Alan Lin from METRO China told last week’s ATMOsphere China conference that the firm would fit CO2 transcritical systems in all its new stores by 2025.

Alan Lin of METRO China addresses ATMOsphere China in Beijing.

Photo credit: Ben Beech.

The installation of China’s first transcritical CO2 system in the retail sector, in a METRO wholesale store in the Lishuiqiao area of Beijing, is just the first step in a journey that will see the German multinational fit transcritical systems in all its new Chinese stores by 2025. R744.com reports from ATMOsphere China in Beijing.

"It is planned that starting in 2025, all our new stores in China will be equipped with transcritical CO2,” Alan Lin, head of facility management at METRO China, told the ATMOsphere China conference.

METRO China’s parent company, Germany-based METRO AG, is a world-leading international wholesale and food retail company that has built a global reputation as a committed player in environmental protection efforts by committing to reduce Group-wide CO2 emissions by 50% by 2030 (vs. 2011 levels).

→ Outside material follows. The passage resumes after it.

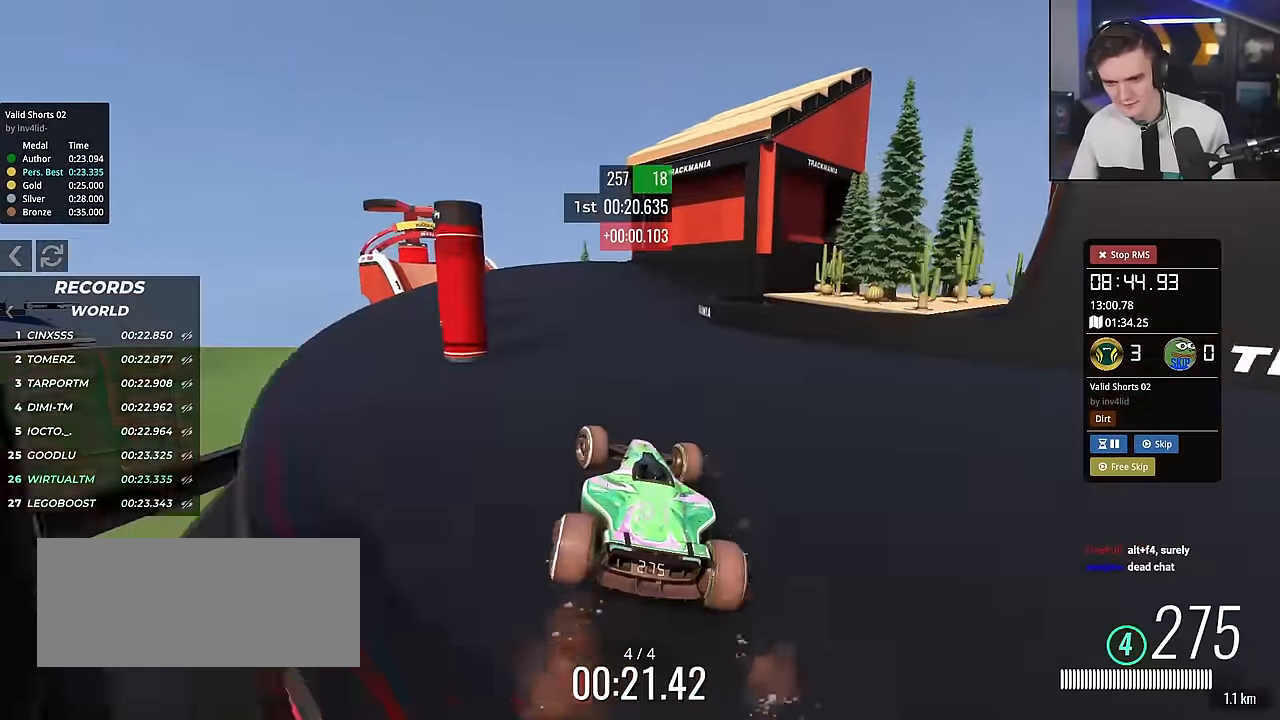
{"keys": ["left", "up"], "events": [[384, "left", "up"], [434, "left", "down"]]}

Helping to deliver this target and in place since 2013, the METRO Group’s F-Gas Exit Program aims to phase out f-gases in all METRO stores worldwide by 2030, replacing them with natural refrigerant systems where it is technically and economically feasible to do so.

In China, the firm is aiming to eliminate HCFCs entirely by 2019-2020, Lin told the conference. In 2020, it will stop producing R22 systems and fully divest from them by 2025. In 2025, it will stop producing R404A systems and fully divest from them by 2030.

It is planned that starting in 2025, all our new stores in China will be equipped with transcritical CO2.
– Alan Lin, METRO China

Lin presented data demonstrating that the energy performance of the CO2 transcritical system in the Lishuiqiao store – which opened in January 2018 – is already outperforming a benchmark CO2 subcritical system in a METRO store in Shenyang.

In 2016, METRO opened a ‘green store’ in Dongguan, fitted with a subcritical CO2 system. Two more such green stores followed in 2017 (in Jinan) and in 2018 (in Putuo).

The successful rollout of CO2 transcritical in all new METRO stores in China will depend on training. “In China, these are totally new systems. So we need to train our employees,“ Lin said.

Later this year, METRO China will install new CO2 transcritical systems in two existing stores.

He does not see the higher initial investment costs of CO2 transcritical systems compared to HFC-based options as a deterrent. “As the market opens up and new players enter the Chinese market, the initial costs will come down,” he said.

The first ever ATMOsphere China conference on natural refrigerants took place in Beijing from 9-11 April.